The TNTs in the WT here look drastically different from the WT/control TNTs in previous figures In both the GFP/mCherry and the Eps8-IRSp53, the TNT actin looks thinner when treated with CK-666 compared to Mock/DMSO. Have you done any diameter measurements of the TNTs?

Have you done any experiments where you pre-treat with CK-666 before adhering the cells? Its possible the branched actin networks are necessary for the initial membrane deformation, but after the TNT is formed, Arp2/3 complex inhibition frees up more G-actin which goes the the linear filaments in the TNT?

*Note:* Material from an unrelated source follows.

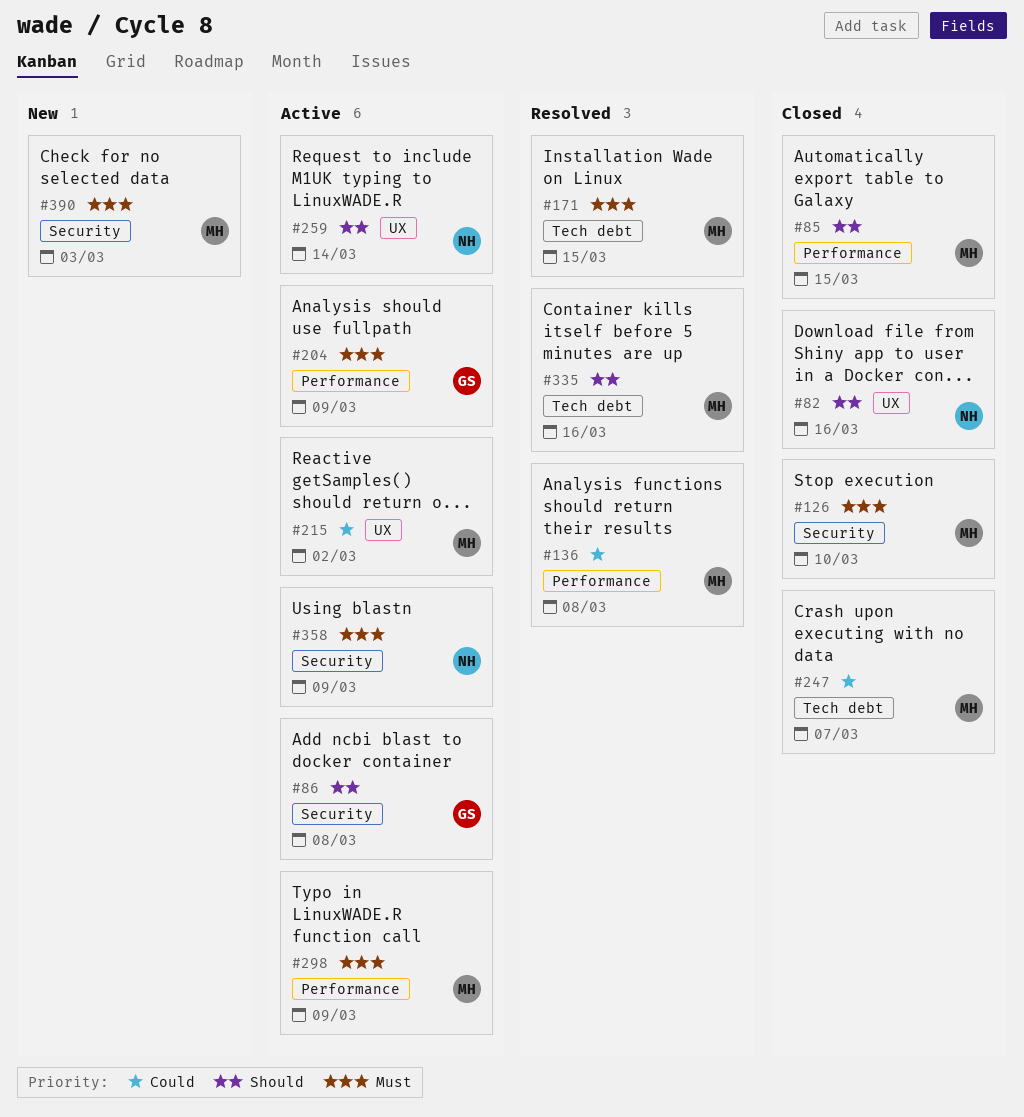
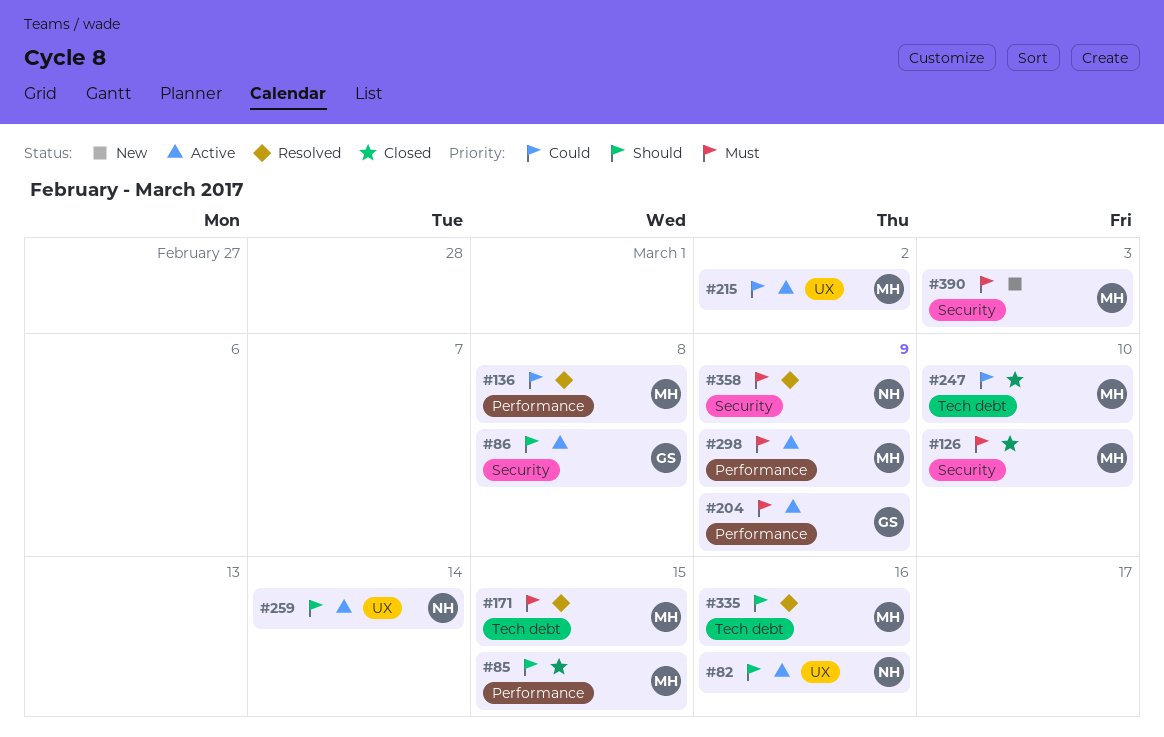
#82, status: Closed -> Active
#247, due: Mar 7 -> Mar 10
#358, status: Active -> Resolved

It might be a good idea to also cite Fig 2C here since Fig 1e shows 0% TNTs so 'fewer' TNTs was a bit confusing

Fig 4 C & F) does the 00:00 time point indicate the time when the cells were plated? In the earlier experiments, cells were allowed to adhere for 4-6 hours before treatment for 16-18 hours. Do TNTs form within 30 min of plating?

Also, minor point, but C is in hh:mm:ss time stamp, but F is hh:mm time stamp. Since all of the timepoints in C end it 00 sec it would be good to make C/F consistent as hh:mm (or hh:mm:ss)

Also, after 30 min, CK-666 is added and the extended protrusions form shortly after. For the control quantified in d and g, was DMSO added at the 30 min mark? It would be nice too see the control images as well. The force from the flow of added liquid could cause morphological changes

In Fig 4 C,F) It would be helpful to have these fluorescent images merged with a brightfield image so we can see the outline of the TNTs and where these fluorescent proteins are localized in the cell.

It would be helpful to include a heat map gradient/scale/legend under subpanels in C. It took me a while to realize that it was a heat map LUT and not a blue marker and a magenta marker.

If I understand correctly, the figure shows that IPSp53 and Eps8 interact and localize to these extension, but not that they are responsible for forming the longer protrustions, right? The figure text suggests they are responsible which isn't shown until Fig 5

Will a TNT fuse to another cell's TNT or will it attach directly to the membrane?

Would it be possible to develop a similar pipeline that uses alphafold to predict protein-drug interactions? Meaning I have a chemical structure and I want to determine which proteins it might bind to in a species.